URL_REGEX = /(((ftp|https?):\/\/)[\-\w@:%_\+.~#?,&\/\/=]+)|((mailto:)?[_.\w-]{1,300}@(.{1,300}\.)[a-zA-Z]{2,3})/g;

So for example:

const truncate = require('truncate')
input = "hello http://aaaaaaaaaaaaaaaaaaaaaaaaaaaaaaaaaaaaaaaaaaaaaaaaaaaaaaaaaaaaaaaaaaaaaaaaaaaaaaaaaaaaaaaaaaaaaaaaaaaaaaaaaaaaaaaaaaaaaaaaaaaaaaaaaaaaaaaaaaaaaaaaaaaaaaaaaaaaaaaaaaaaaaaaaaaaaaaaaaaaaaaaaaaaaaaaaaaaaaaaaaaaaaaaaaaaaaaaaaaaaaaaaaaaaaaaaaaaaaaaaaaaaaaaaaaaaaaaaaaaaaaaaaaaaaaaaaaaaaaaaaaaaaaaaaaaaaaaaaaaaaaaaaaaaaaaaaaaaaaaaaaaaaaaaaaaaaaaaaaaaaaaaaa"
truncate(input, 7)
# 'hello http://aaaaaaaaaaaaaaaaaaaaaaaaaaaaaaaaaaaaaaaaaaaaaaaaaaaaaaaaaaaaaaaaaaaaaaaaaaaaaaaaaaaaaaaaaaaaaaaaaaaaaaaaaaaaaaaaaaaaaaaaaaaaaaaaaaaaaaaaaaaaaaaaaaaaaaaaaaaaaaaaaaaaaaaaaaaaaaaaaaaaaaaaaaaaaaaaaaaaaaaaaaaaaaaaaaaaaaaaaaaaaaaaaaaaaaaaaaaaaaaaaaaaaaaaaaaaaaaaaaaaaaaaaaaaaaaaaaaaaaaaaaaaaaaaaaaaaaaaaaaaaaaaaaaaaaaaaaaaaaaaaaaaaaaaaaaaaaaaaaaaaaaaaaa'

As far as I can tell, if someone fed a huge URL to any of the popular libraries that depend on truncate, nothing too bad would happen, but it also looks like they don't expect this URL-preserving-at-all-costs behavior:

I understand there's not really an RFC-defined maximum URL size, but could we implement one as a precaution? It could be something huge like 32k or something like 10 times the maxLength?

Alternatively, the URL-preserving feature could be moved into an option and disabled by default. Would be a breaking change for people other than those libraries I mentioned, but potentially safer.

@mac-chaffee agreed, will accept a PR along with some updated test for this and a maximum size of 80000 (safari highest limit) :)

How about 3000?

I grabbed a Common Crawl index (which contains a ~1/3000 sample of URLs totaling 1.2 million) and found that aside from 48 outliers, every URL in the sample was <3000 characters (not including the http[s]://)

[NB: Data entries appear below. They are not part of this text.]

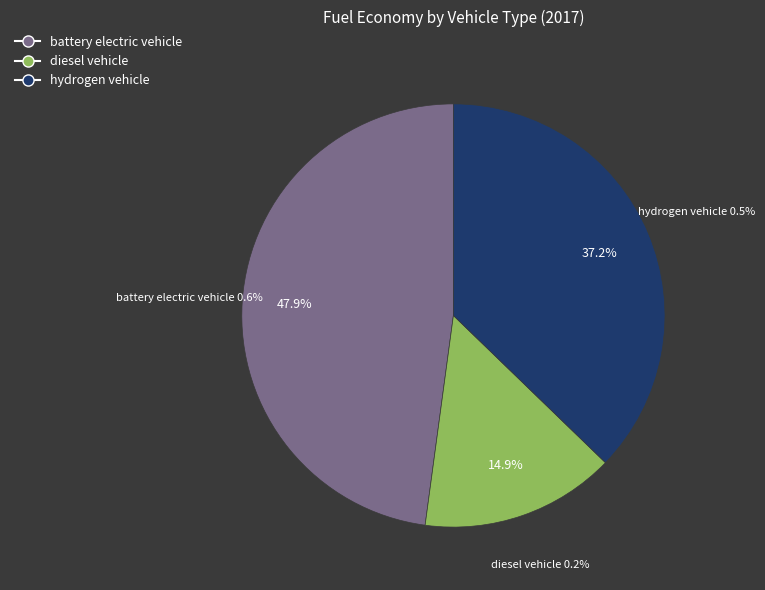

Rank the categories by value from highest to lowest.

battery electric vehicle, hydrogen vehicle, diesel vehicle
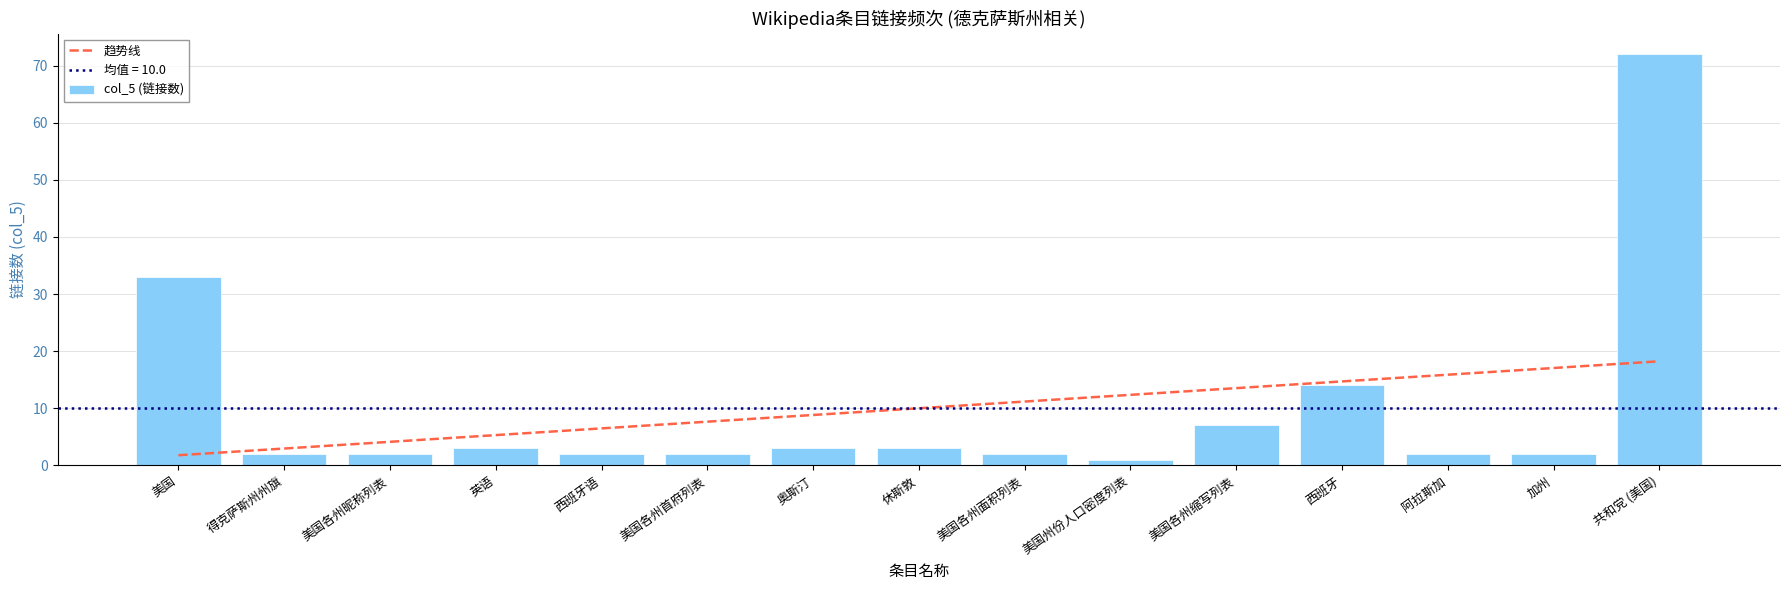

Reading left to right, list all the values displayed in this chart.

趋势线: 1.8	3.0	4.1	5.3	6.5	7.7	8.8	10.0	11.2	12.4	13.5	14.7	15.9	17.1	18.2
col_5 (链接数): 33.0	2.0	2.0	3.0	2.0	2.0	3.0	3.0	2.0	1.0	7.0	14.0	2.0	2.0	72.0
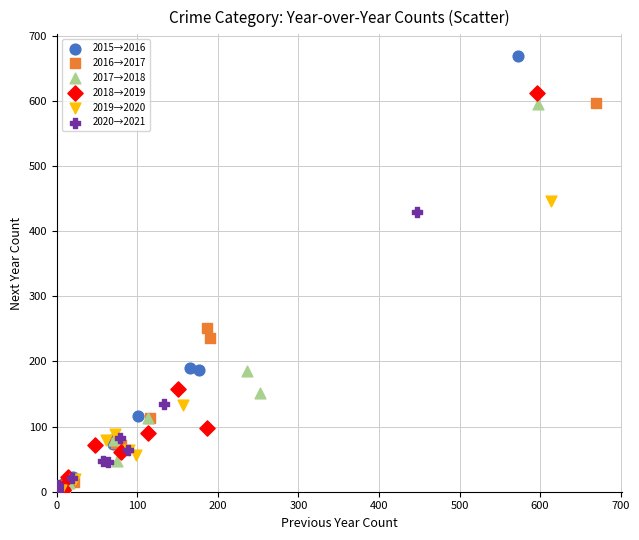

Which series has the largest Y range (max minus min)?

2015→2016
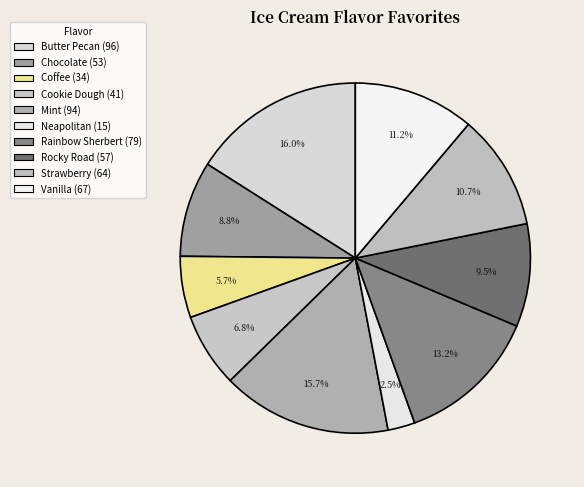

Count the number of slices in the pie.

10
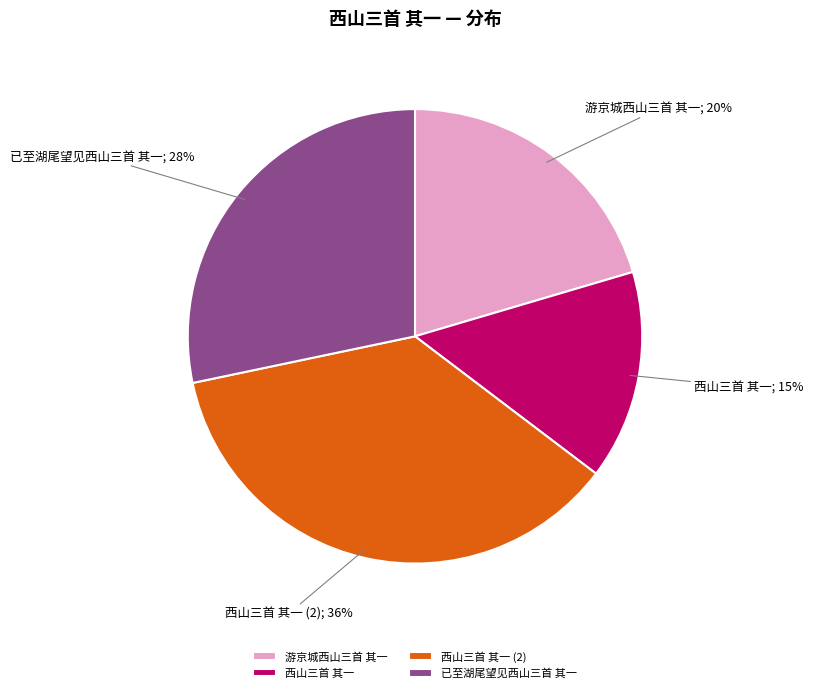

True or false: 西山三首 其一 accounts for 45% of the total.

False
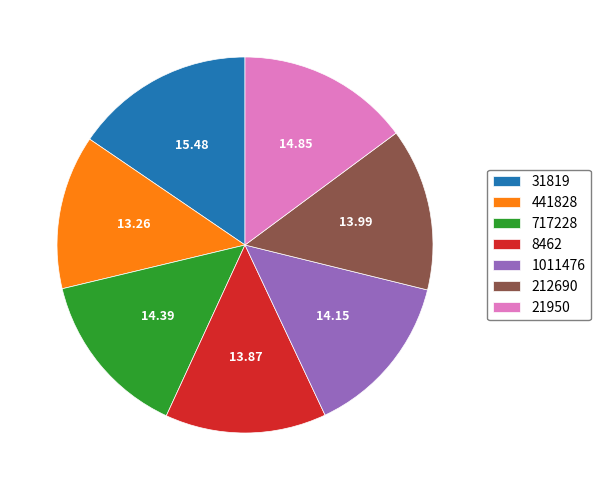

Which slice is the largest?

31819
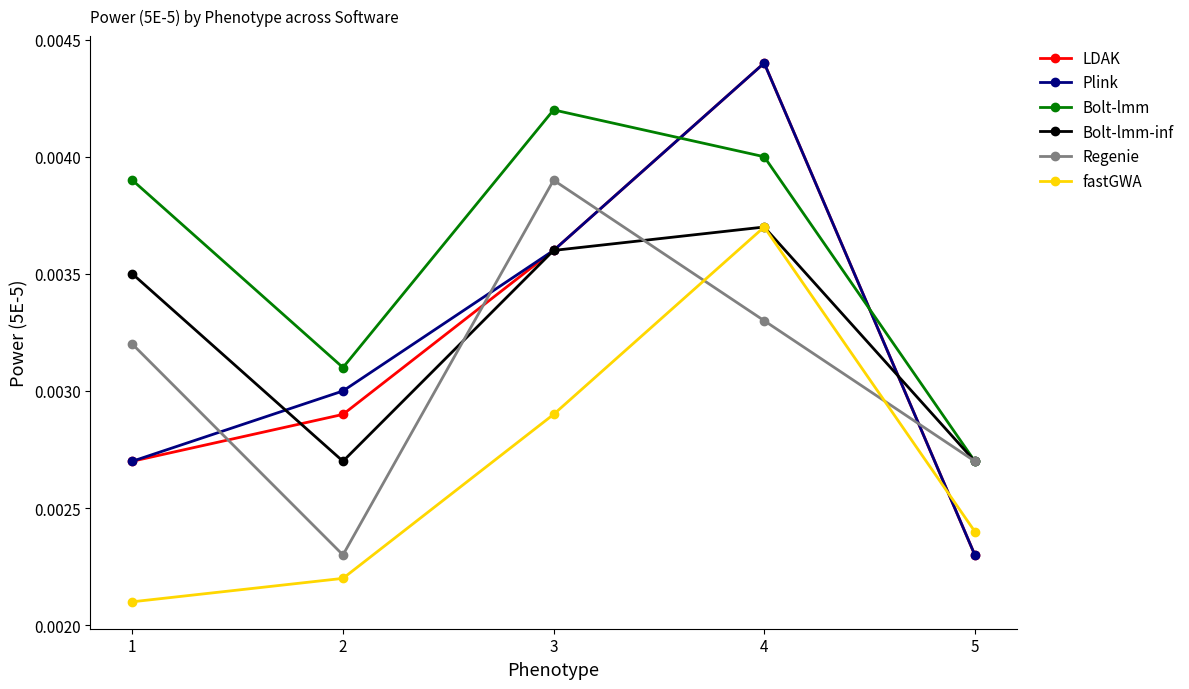

At how many categories does at least one series exceed 0?

5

$ curl -SsL https://commoncrawl.s3.amazonaws.com/cc-index/collections/CC-MAIN-2021-31/indexes/cluster.idx -O
$ cat cluster.idx | wc -l
 1238717
$ cat cluster.idx | awk '{print length($1)}' | sort --reverse --numeric | head -n 50
221327
31706
17715
16417
14269
13970
13967
11065
11003
10651
9300
8551
7054
6302
6091
5177
4820
4802
4669
4136
4070
3952
3950
3845
3812
3602
3518
3392
3375
3351
3349
3329
3319
3287
3245
3196
3195
3161
3145
3142
3078
3054
3048
3033
3028
3027
3018
3004
2995
2978

Which is even higher than this person found: https://www.supermind.org/blog/740/average-length-of-a-url-part-2

Since many of the top libraries dependent on node-truncate are truncating for display purposes, 3000 at least only takes up about half a page, whereas VSCode (where I was testing this) lags like crazy above 10k.